FDA Commissioner Mark McClellan raised his concern that many of the imported prescription drugs, including medications requiring a physician's prescription, were labeled improperly and others had been subject to recall. Those dangers are in competition with the allure of cheaper drugs, while Democratic rhetoric on provisions in the Medicare bill are in competition with reality.
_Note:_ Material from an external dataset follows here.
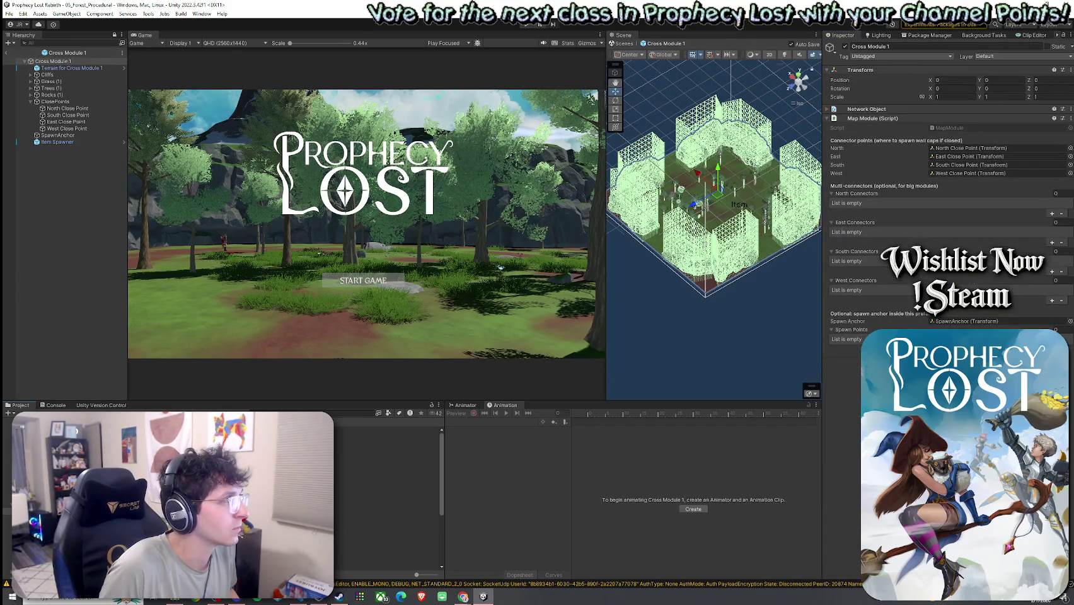
left_click(75, 69)
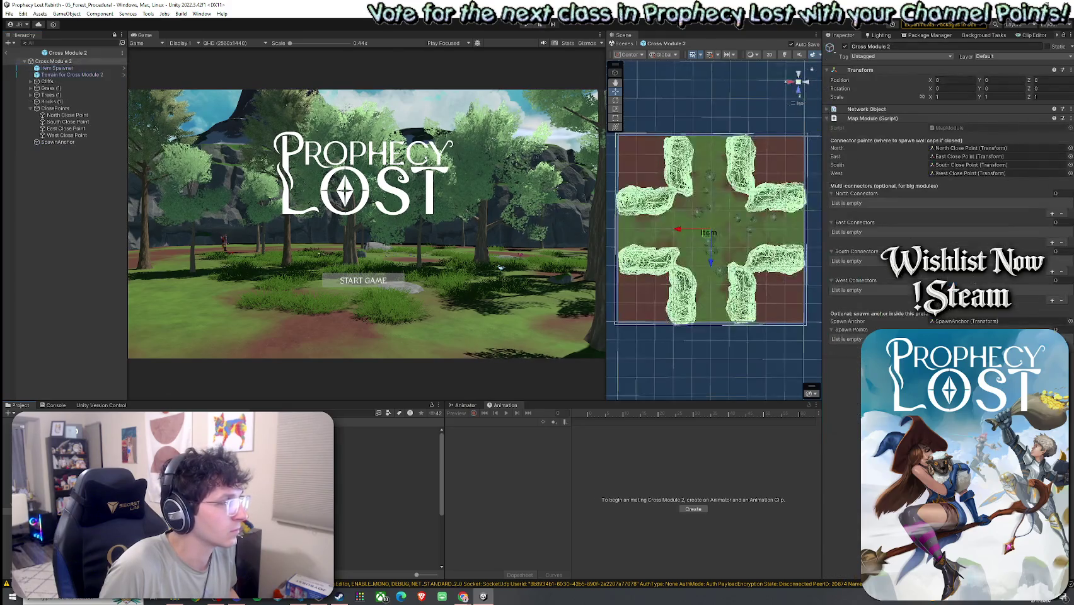
left_click(90, 80)
left_click(89, 75)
A Jan. 23 letter to Senate Majority Leader Bill Frist (R-Tenn.) from the Congressional Budget Office (CBO) indicates that permitting the government to negotiate drug prices would not have as much impact on prices as some Democrats contend. At issue is the "noninterference" provision of the new Medicare law, which prohibits the secretary of Health and Human Services from interfering with negotiations between drug manufacturers and drug-plan sponsors.
After examination of the issue, CBO Director Douglas Holtz-Eakin wrote that rescinding the ban would have a "negligible effect" on federal spending. The CBO estimates that because "they will be at financial risk, private plans will have strong incentives to negotiate price discounts," a point Holtz-Eakin reiterated in response to Democratic inquiries at a Senate hearing Jan. 28 on rising health-care costs.
In testimony before the Senate Health, Education, Labor and Pensions Committee, Holtz-Eakin also addressed the "incomplete and potentially misleading picture of the uninsured population" created by frequent recitation of the statistic that about 40 million Americans lack health-care coverage. He noted that this figure encapsulates both individuals who lack coverage on any particular day or week, as well as the 21 million to 31 million who are uninsured all year.